Abstract 1348: Improvement of Endothelial Function Can Be Induced by Intensive Exercise Training in School Children
Background: The human cardiovascular risk profile is influenced by vascular and endothelial markers. In healthy individuals as well as in patients with coronary artery disease physical exercise has the potential to positively influence these vascular and endothelial markers. Based on these assumptions the aim of our study was to evaluate the potential effect of intensive exercise training on these markers in children and adolescents with the goal of primary prevention of cardiovascular disease.

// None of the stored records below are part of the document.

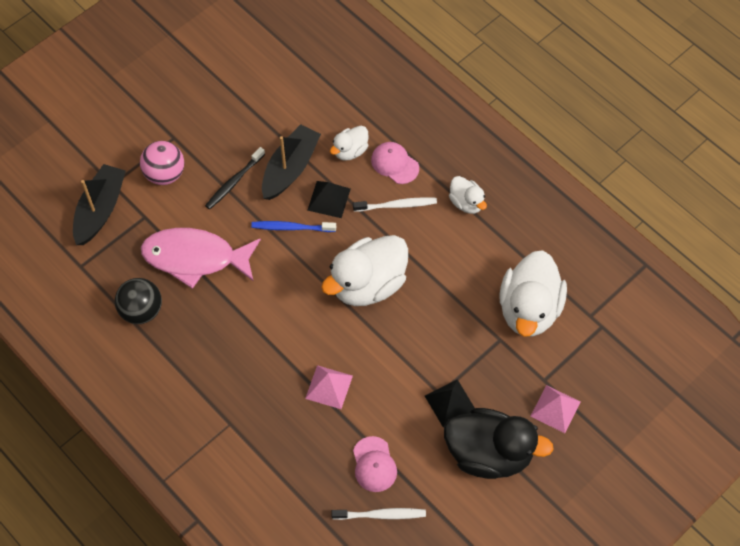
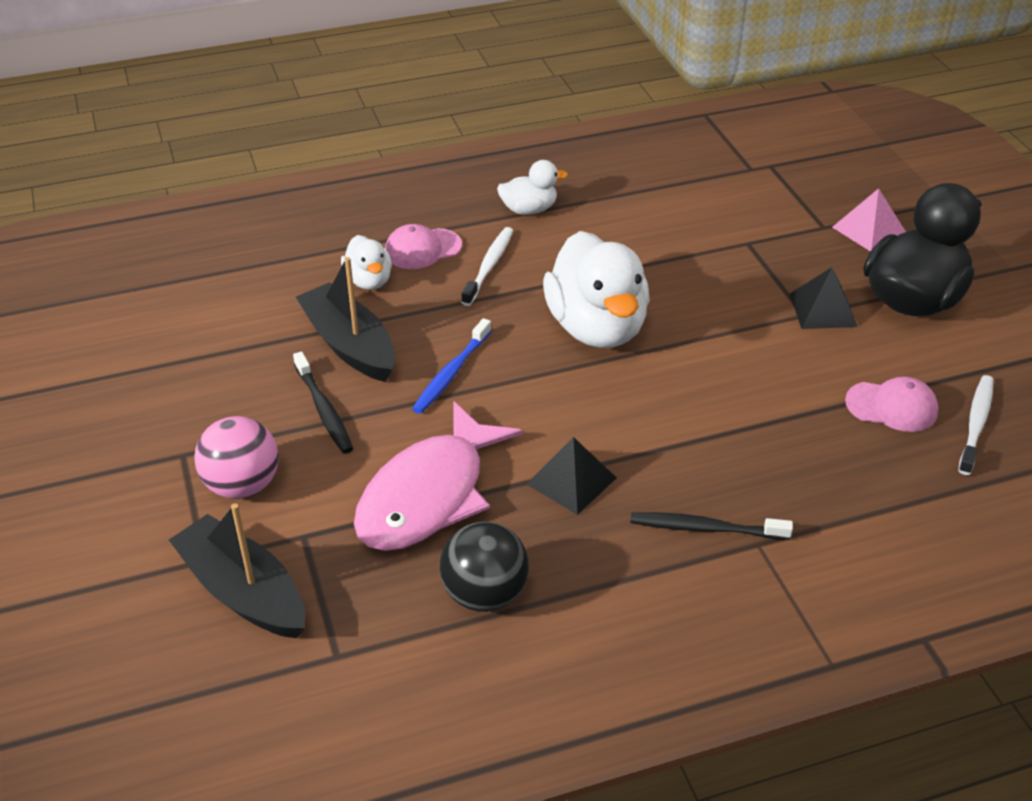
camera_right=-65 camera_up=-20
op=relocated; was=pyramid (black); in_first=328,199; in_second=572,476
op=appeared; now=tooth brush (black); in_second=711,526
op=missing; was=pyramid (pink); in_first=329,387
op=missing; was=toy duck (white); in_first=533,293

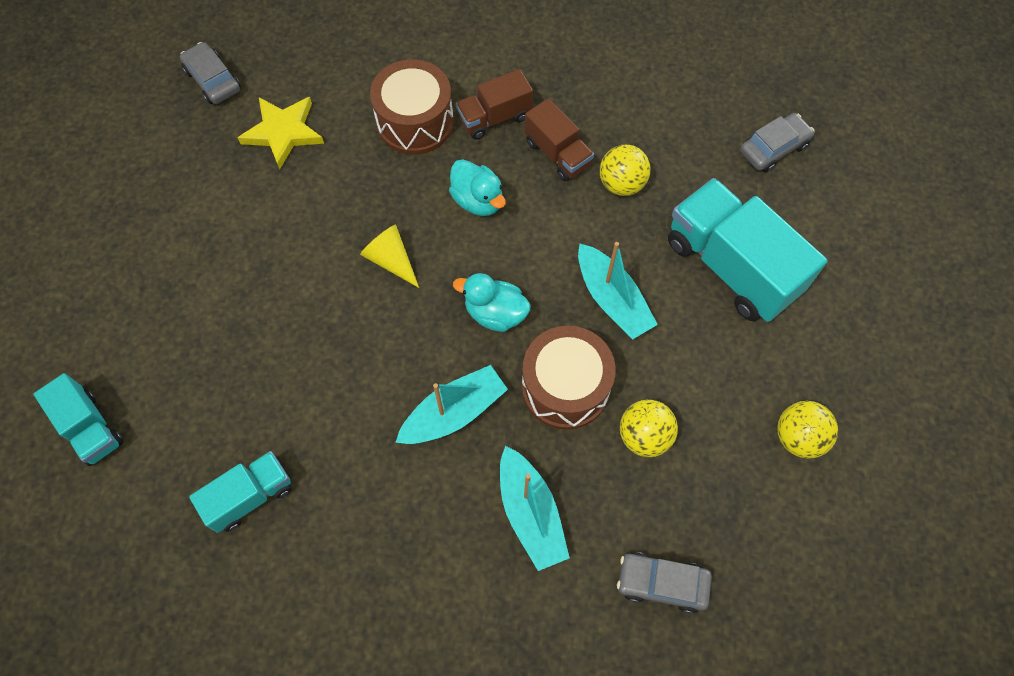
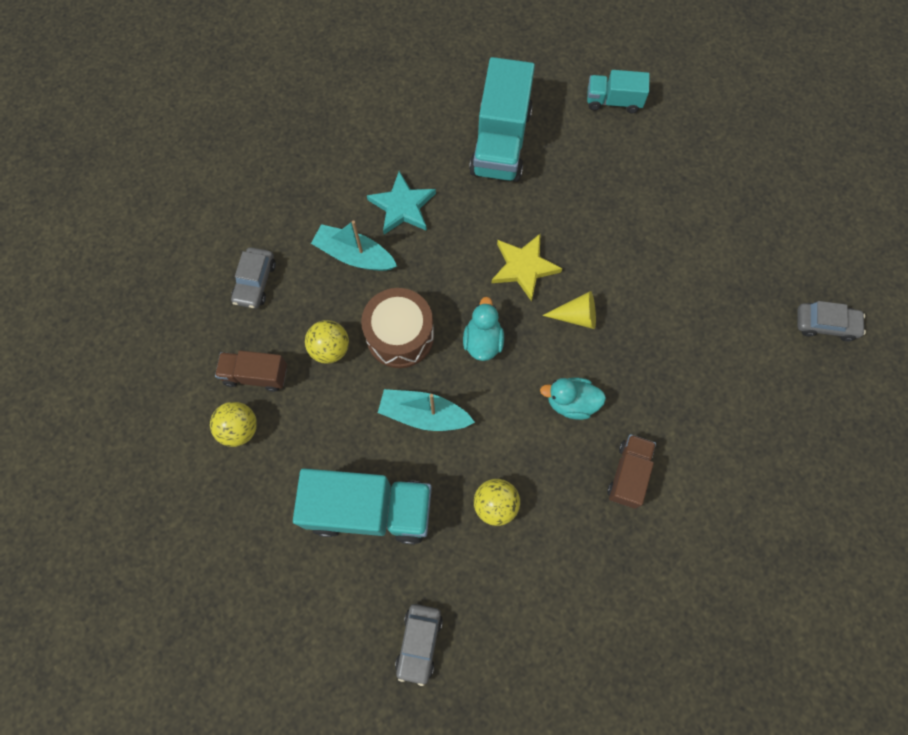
camera_right=135 camera_up=5
op=relocated; was=lorry (dark brown); in_first=559,139; in_second=251,371
op=spun; was=toy car (grey); in_first=664,583; in_second=253,278; clockwise=135
op=appeared; now=star shape (aqua); in_second=401,203
op=spun; was=toy duck (aqua); in_first=492,302; in_second=483,329; clockwise=-60
op=size; was=lorry (aqua); in_first=240,492; in_second=502,119; ratio=1.81
op=relocated; was=star shape (yellow); in_first=281,133; in_second=527,267
op=missing; was=snare drum (dark brown); in_first=412,107
op=missing; was=sailboat (aqua); in_first=451,404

Methods: In a total of 113 students (age 12.0 ±0.1 years, 48% female) vascular and endothelial markers (Granulocyte-colony stimulating factor (GCSF), monocyte chemotactic protein-1 (MCP1a), vascular endothelial growth factor (VEGF)), inflammatory markers (Interleukin -6 (IL-6), CRP) and an anti-inflammatory marker (Interleukin -10 (IL-10)) were analyzed from peripheral blood samples. 36 students (mean age 12.1 ±0.1 years, 12 female) had a high level of physical activity (PA) (> 15 hours/week) and 77 students (mean age 11.8 ±0.1 years) had regular exercise lessons (CG) of 2–3 hours/week. In addition lipid profile and anthropometric data were assessed and a treadmill exercise test with spirometry was performed. Endothelial function was assessed using the reactive hyperemic index (RHI) by finger-tonometry.

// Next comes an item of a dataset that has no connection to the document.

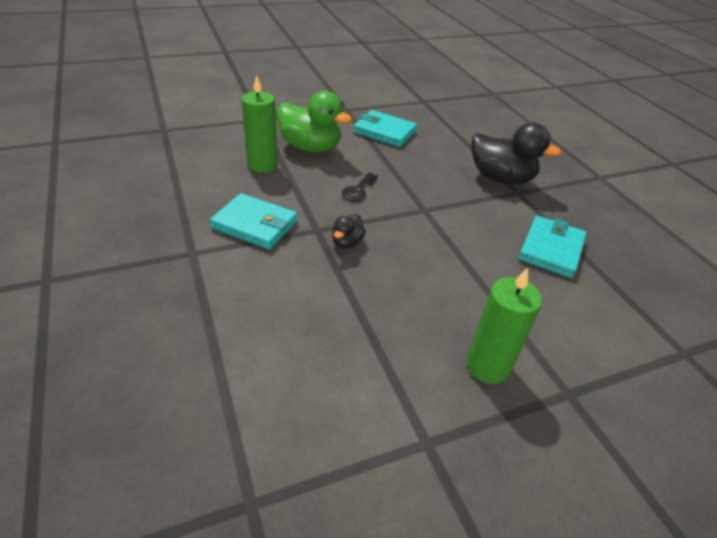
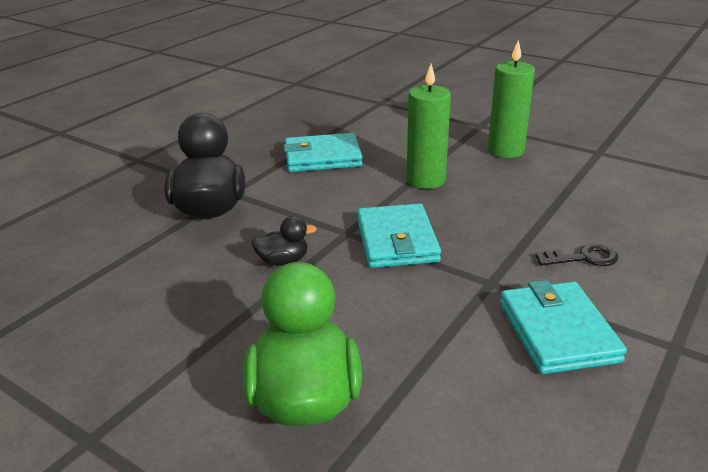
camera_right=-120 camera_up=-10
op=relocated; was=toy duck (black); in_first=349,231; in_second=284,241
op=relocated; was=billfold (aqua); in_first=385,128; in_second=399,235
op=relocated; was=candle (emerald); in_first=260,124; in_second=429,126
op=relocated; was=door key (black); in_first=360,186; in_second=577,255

Results: Both groups had no significant differences regarding mean BMI and lipid profiles. Physical fitness (VO2max) was significantly better in students of the PA group as compared to the CG (60.6 ±1.2 ml/kg*min versus 47.3 ±0.6 ml/kg*min, p<0.001). PA students were significantly taller. PA was associated with significantly higher levels of GCSF (17.9 ±4.1 versus 11.6 ±1.0 pg/ml, p<0.001), MCP1 (16.2 ±3.5 versus 12.3 ±4.7 pg/ml, p<0.01) and IL-10 (8.6 ±2.2 versus 4.7 ±0.6 pg/ml, p<0.01). Endothelial function was significantly better for students of PA (RHI: 1.7 ±0.6 versus 1.5 ±0.8, p<0.05).
Conclusion: Physical activity has a significant impact on markers of vascular function and the amount of physical activity is important, already in childhood. Primary prevention by means of increased physical activity during childhood is an important factor to decrease risk profiles and thus lead to effective primary prevention of cardiovascular diseases.